Sabtu, 28 Desember 2019

Koyasan, Kota Sakral di Negeri Sakura yang Mendunia (3)

Di pagi hari di Kumagaiji, saya dan para tamu lain diberi kesempatan berpartisipasi dalam upacara pagi untuk mendoakan arwah leluhur dan homa atau upacara api untuk cleansing atau pembersihan secara spritual dan psikologis. Dalam upacara api misalnya, kami diberikan stik kayu lempeng yang sedikit lebih panjang daripada batang es krim untuk menuliskan doa-doa dan harapan, yang nantinya akan dibakar di api dalam wadah yang diletakkan di altar supaya terkabul.

Mengambil bagian sekecil apapun dalam sebuah ritual tradisional tentunya menjadikan pengalaman wisata saya jauh lebih berarti dan tak terlupakan daripada sekedar menjadi penonton.

Tentunya, masih ada beberapa kegiatan yang dapat dikerjakan di dalam kuil bila Anda ingin menikmatinya secara utuh dengan belajar meditasi, melukis di kain sutera serta kaligrafi yang masing-masing berbayar, mulai dari 500 Yen hingga 1000 Yen atau Rp. 65.000 hingga Rp. 140.000 per kelas. Berendam di kolam air panas atau onsen adalah fasilitas lain yang bisa digunakan secara gratis sebagai tamu penginapan.

Saya juga sangat menyarankan untuk mencoba santapan di dalam kuil yang menyajikan makanan vegetarian yang dikonsumsi para biksu Jepang, shojin ryori.

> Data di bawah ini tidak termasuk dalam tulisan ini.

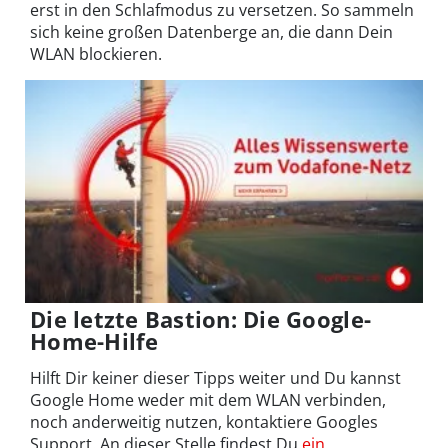
erst in den Schlafmodus zu versetzen. So sammeln
sich keine großen Datenberge an, die dann Dein
WLAN blockieren.
Die letzte Bastion: Die Google-
Home-Hilfe
Hilft Dir keiner dieser Tipps weiter und Du kannst
Google Home weder mit dem WLAN verbinden,
noch anderweitig nutzen, kontaktiere Googles
Support. An dieser Stelle findest Du
ein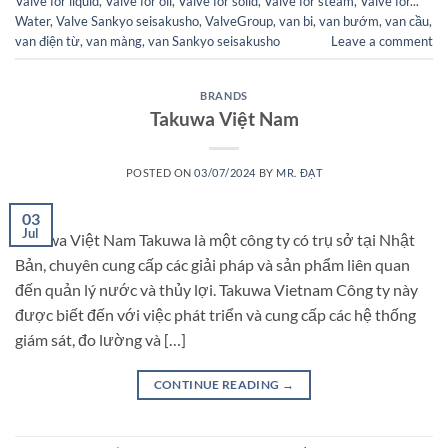
Valve for liquid
,
Valve for oil
,
Valve for solid
,
Valve for steam
,
Valve for...
Water
,
Valve Sankyo seisakusho
,
ValveGroup
,
van bi
,
van bướm
,
van cầu
,
van điện từ
,
van màng
,
van Sankyo seisakusho
Leave a comment
BRANDS
Takuwa Việt Nam
POSTED ON
03/07/2024
BY
MR. ĐẠT
03
Jul
Takuwa Việt Nam Takuwa là một công ty có trụ sở tại Nhật
Bản, chuyên cung cấp các giải pháp và sản phẩm liên quan
đến quản lý nước và thủy lợi. Takuwa Vietnam Công ty này
được biết đến với việc phát triển và cung cấp các hệ thống
giám sát, đo lường và […]
CONTINUE READING
→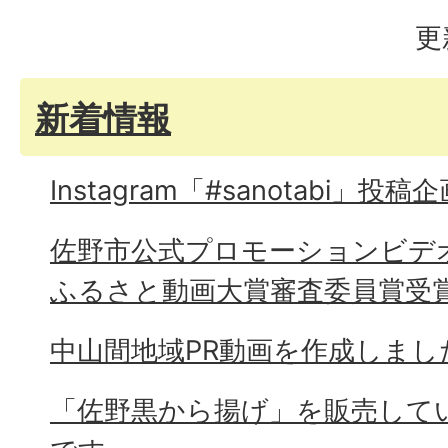
更
新着情報
Instagram「#sanotabi」投稿
佐野市公式プロモーションビデオ「
ふるさと動画大賞審査委員賞受
中山間地域PR動画を作成しまし
「佐野黒から揚げ」を販売して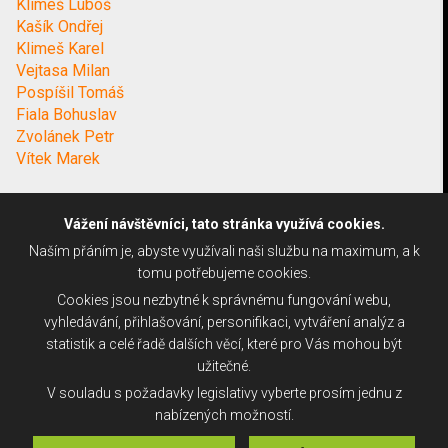
Klimeš Luboš
Kašík Ondřej
Klimeš Karel
Vejtasa Milan
Pospíšil Tomáš
Fiala Bohuslav
Zvolánek Petr
Vítek Marek
Vážení návštěvníci, tato stránka využívá cookies.
Naším přáním je, abyste využívali naši službu na maximum, a k
tomu potřebujeme cookies.
Cookies jsou nezbytné k správnému fungování webu,
vyhledávání, přihlašování, personifikaci, vytváření analýz a
statistik a celé řadě dalších věcí, které pro Vás mohou být
užitečné.
V souladu s požadavky legislativy vyberte prosím jednu z
nabízených možností.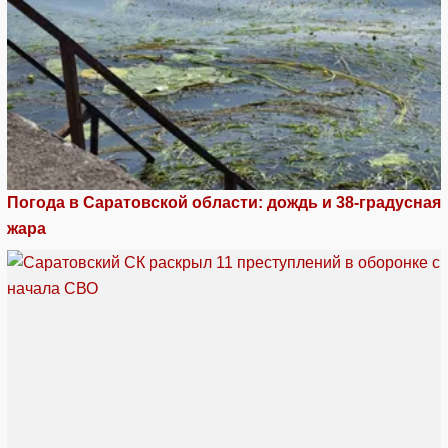
Погода в Саратовской области: дождь и 38-градусная
жара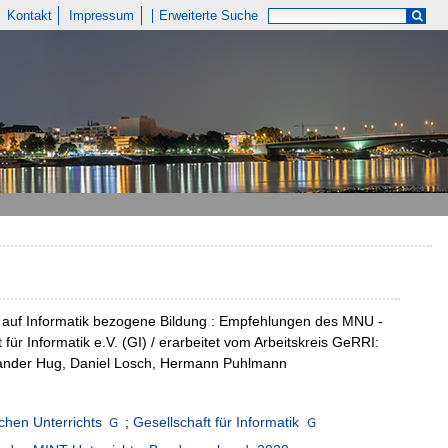
Kontakt
Impressum
Erweiterte Suche
 auf Informatik bezogene Bildung : Empfehlungen des MNU -
r Informatik e.V. (GI) / erarbeitet vom Arbeitskreis GeRRI:
exander Hug, Daniel Losch, Hermann Puhlmann
chen Unterrichts
;
Gesellschaft für Informatik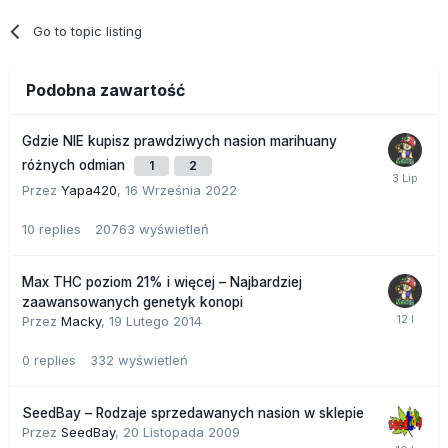
Go to topic listing
Podobna zawartość
Gdzie NIE kupisz prawdziwych nasion marihuany
różnych odmian
1
2
Przez
Yapa420
,
16 Września 2022
10
replies
20763
wyświetleń
Max THC poziom 21% i więcej – Najbardziej
zaawansowanych genetyk konopi
Przez
Macky
,
19 Lutego 2014
0
replies
332
wyświetleń
SeedBay – Rodzaje sprzedawanych nasion w sklepie
Przez
SeedBay
,
20 Listopada 2009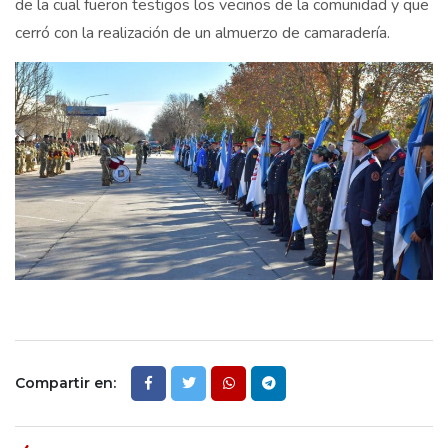
de la cual fueron testigos los vecinos de la comunidad y que
cerró con la realización de un almuerzo de camaradería.
Compartir en:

MAKAN MAKANAN A LA BIKSU JEPANG

Shojin ryori sudah dikenal menjadi makanan sehari-hari biksu Jepang sejak abad ke-13 seiring dengan perkembangan Budha Zen. Para pengunjung bisa menjumpai hidangan shojin ryori di restoran-restoran vegetarian di pusat kota dan penginapan dalam kuil.

Berhubung saya terlambat booking makan sore di Kumagaiji dan beberapa restoran sudah tutup setibanya saya di Koyasan, akhirnya saya hanya berkesempatan 1 kali menikmati shojin ryori sebagai makan pagi di kuil setelah ritual pagi selesai.

Pada dasarnya, bahan baku yang digunakan dalam shojin ryori mempunyai 5 warna, yaitu merah, kuning, hijau, hitam dan putih, serta mengandung 5 macam rasa dalam 1 hidangan, dari manis, asin, pahit, asam dan gurih karena keseimbangan antara rasa dan warna dipercaya memberikan keseimbangan asupan gizi sehari-hari. Pengolahan makanan pun tidak menggunakan bumbu berbau menyengat seperti bawang putih dan bawang bombay.

Pada pagi itu, saya disuguhi tumisan okra dengan saus wijen, tumisan radish dan wortel iris, sup miso dan side dish rumput laut, plum dan sejenis perkedel tofu, dihidangkan dengan nasi putih yang pulen. Sangat terasa aroma minyak wijen, kecap asin dan kaldu rumput laut menggantikan bawang-bawangan untuk menyedapkan masakan tanpa menutupi, bahkan menguatkan rasa asli sayurannya yang manis segar. Tak dipungkiri lagi bahwa kesegaran bahan baku memegang peran sangat penting dalam kenikmatan kuliner vegetarian a la Negeri Sakura ini.

Wah, ternyata kualitas makanan di Kumagaiji memang enak sesuai testimoni yang pernah saya baca sebelumnya dan porsi nasinya lumayan banyak. Tetapi, memang rasa kenyangnya sayur-sayuran tidak membuat perut begah seperti kenyang daging yang membuat saya lebih fit dalam melanjutkan perjalanan.

Walaupun saya bukan tipe orang yang susah makan sayur, pengalaman ini mengajarkan saya bahwa tidak selamanya kenikmatan makan sayur harus diiringi dengan dominasi bumbu yang kuat atau bawang yang banyak. Bahkan, ketidakadaan daging imitasi khusus vegetarian tidak membuat saya kangen daging. Santapan shojin ryori ini tentunya memperkaya pengalaman saya dalam berkuliner Jepang selain sushi, sashimi dan ramen yang sudah pasaran.